**Problem to solve**
Show each line in the items below that contains the string "TableStorage", matching case.

**Record excerpts**
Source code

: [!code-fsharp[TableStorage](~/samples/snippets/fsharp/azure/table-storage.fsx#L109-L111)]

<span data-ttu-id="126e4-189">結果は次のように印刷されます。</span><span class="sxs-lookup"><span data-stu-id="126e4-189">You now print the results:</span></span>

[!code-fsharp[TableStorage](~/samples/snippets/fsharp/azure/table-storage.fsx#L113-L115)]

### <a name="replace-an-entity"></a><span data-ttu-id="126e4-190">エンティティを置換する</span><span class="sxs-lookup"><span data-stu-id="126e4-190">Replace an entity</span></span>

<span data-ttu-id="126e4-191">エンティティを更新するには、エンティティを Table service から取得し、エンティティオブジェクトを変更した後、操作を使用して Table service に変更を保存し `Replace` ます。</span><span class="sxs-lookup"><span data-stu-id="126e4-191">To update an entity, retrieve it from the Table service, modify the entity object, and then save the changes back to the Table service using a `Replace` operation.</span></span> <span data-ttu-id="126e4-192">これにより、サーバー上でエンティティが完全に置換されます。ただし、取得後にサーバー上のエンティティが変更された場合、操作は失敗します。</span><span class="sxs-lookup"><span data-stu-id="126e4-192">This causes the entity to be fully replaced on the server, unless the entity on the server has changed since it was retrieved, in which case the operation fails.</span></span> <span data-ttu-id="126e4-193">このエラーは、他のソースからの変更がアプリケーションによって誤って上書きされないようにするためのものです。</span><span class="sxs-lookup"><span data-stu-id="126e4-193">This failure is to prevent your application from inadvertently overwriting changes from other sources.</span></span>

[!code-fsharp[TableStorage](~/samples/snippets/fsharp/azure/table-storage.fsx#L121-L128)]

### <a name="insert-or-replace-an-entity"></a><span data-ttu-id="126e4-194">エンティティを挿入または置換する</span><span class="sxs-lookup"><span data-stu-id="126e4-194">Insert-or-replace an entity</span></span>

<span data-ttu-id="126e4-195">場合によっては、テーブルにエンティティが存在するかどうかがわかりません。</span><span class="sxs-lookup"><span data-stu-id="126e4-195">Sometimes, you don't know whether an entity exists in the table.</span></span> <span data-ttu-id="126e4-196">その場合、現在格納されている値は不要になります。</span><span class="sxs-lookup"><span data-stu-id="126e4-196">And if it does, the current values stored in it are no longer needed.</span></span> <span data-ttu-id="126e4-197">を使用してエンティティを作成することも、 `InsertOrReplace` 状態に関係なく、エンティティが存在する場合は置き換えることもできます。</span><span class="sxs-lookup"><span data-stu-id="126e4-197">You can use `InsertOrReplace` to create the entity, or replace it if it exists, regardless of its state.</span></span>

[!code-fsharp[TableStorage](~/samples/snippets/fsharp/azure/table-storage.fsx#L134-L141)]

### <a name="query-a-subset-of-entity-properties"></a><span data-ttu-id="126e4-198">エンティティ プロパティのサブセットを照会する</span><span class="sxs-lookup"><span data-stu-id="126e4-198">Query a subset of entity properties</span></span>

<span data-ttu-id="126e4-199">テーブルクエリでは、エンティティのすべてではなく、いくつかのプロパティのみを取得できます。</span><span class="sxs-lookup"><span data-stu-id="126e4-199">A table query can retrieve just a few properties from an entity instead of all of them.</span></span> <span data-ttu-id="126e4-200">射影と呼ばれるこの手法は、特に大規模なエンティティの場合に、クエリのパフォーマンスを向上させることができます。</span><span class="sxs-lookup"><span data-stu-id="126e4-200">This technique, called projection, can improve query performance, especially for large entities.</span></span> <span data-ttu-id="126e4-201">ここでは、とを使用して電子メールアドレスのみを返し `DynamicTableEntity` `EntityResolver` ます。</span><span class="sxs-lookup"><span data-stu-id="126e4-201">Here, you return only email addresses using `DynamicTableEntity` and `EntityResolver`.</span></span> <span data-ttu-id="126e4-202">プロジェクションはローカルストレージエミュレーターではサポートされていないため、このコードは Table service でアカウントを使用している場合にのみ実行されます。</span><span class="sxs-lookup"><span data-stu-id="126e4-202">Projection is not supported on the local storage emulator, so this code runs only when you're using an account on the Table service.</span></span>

**Your response**
: [!code-fsharp[TableStorage](~/samples/snippets/fsharp/azure/table-storage.fsx#L109-L111)]
[!code-fsharp[TableStorage](~/samples/snippets/fsharp/azure/table-storage.fsx#L113-L115)]
[!code-fsharp[TableStorage](~/samples/snippets/fsharp/azure/table-storage.fsx#L121-L128)]
[!code-fsharp[TableStorage](~/samples/snippets/fsharp/azure/table-storage.fsx#L134-L141)]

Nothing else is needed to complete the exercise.